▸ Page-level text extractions
····················
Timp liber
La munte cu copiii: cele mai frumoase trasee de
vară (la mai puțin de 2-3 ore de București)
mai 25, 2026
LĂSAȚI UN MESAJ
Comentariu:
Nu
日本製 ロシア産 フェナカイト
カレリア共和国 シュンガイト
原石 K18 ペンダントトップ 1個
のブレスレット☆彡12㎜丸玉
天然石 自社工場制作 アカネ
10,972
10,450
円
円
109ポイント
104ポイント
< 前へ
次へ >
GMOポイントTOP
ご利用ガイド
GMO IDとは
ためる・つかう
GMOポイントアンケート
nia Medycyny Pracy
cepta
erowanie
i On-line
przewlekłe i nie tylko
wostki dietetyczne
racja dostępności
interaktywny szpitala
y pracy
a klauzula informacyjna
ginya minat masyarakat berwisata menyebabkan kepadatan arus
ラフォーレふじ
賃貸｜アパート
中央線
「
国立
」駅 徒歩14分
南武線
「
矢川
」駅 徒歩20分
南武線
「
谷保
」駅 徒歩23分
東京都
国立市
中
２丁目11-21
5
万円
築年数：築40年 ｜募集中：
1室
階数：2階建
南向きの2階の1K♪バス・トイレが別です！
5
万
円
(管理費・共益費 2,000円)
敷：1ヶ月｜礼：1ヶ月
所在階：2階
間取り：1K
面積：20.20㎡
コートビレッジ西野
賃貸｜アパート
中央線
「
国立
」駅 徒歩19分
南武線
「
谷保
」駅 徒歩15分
····················
▸ BRIEF
Retype the entries exactly, including every line.

▸ SOLUTION TO THE EXERCISE
Timp liber
La munte cu copiii: cele mai frumoase trasee de
vară (la mai puțin de 2-3 ore de București)
mai 25, 2026
LĂSAȚI UN MESAJ
Comentariu:
Nu
日本製 ロシア産 フェナカイト
カレリア共和国 シュンガイト
原石 K18 ペンダントトップ 1個
のブレスレット☆彡12㎜丸玉
天然石 自社工場制作 アカネ
10,972
10,450
円
円
109ポイント
104ポイント
< 前へ
次へ >
GMOポイントTOP
ご利用ガイド
GMO IDとは
ためる・つかう
GMOポイントアンケート
nia Medycyny Pracy
cepta
erowanie
i On-line
przewlekłe i nie tylko
wostki dietetyczne
racja dostępności
interaktywny szpitala
y pracy
a klauzula informacyjna
ginya minat masyarakat berwisata menyebabkan kepadatan arus
ラフォーレふじ
賃貸｜アパート
中央線
「
国立
」駅 徒歩14分
南武線
「
矢川
」駅 徒歩20分
南武線
「
谷保
」駅 徒歩23分
東京都
国立市
中
２丁目11-21
5
万円
築年数：築40年 ｜募集中：
1室
階数：2階建
南向きの2階の1K♪バス・トイレが別です！
5
万
円
(管理費・共益費 2,000円)
敷：1ヶ月｜礼：1ヶ月
所在階：2階
間取り：1K
面積：20.20㎡
コートビレッジ西野
賃貸｜アパート
中央線
「
国立
」駅 徒歩19分
南武線
「
谷保
」駅 徒歩15分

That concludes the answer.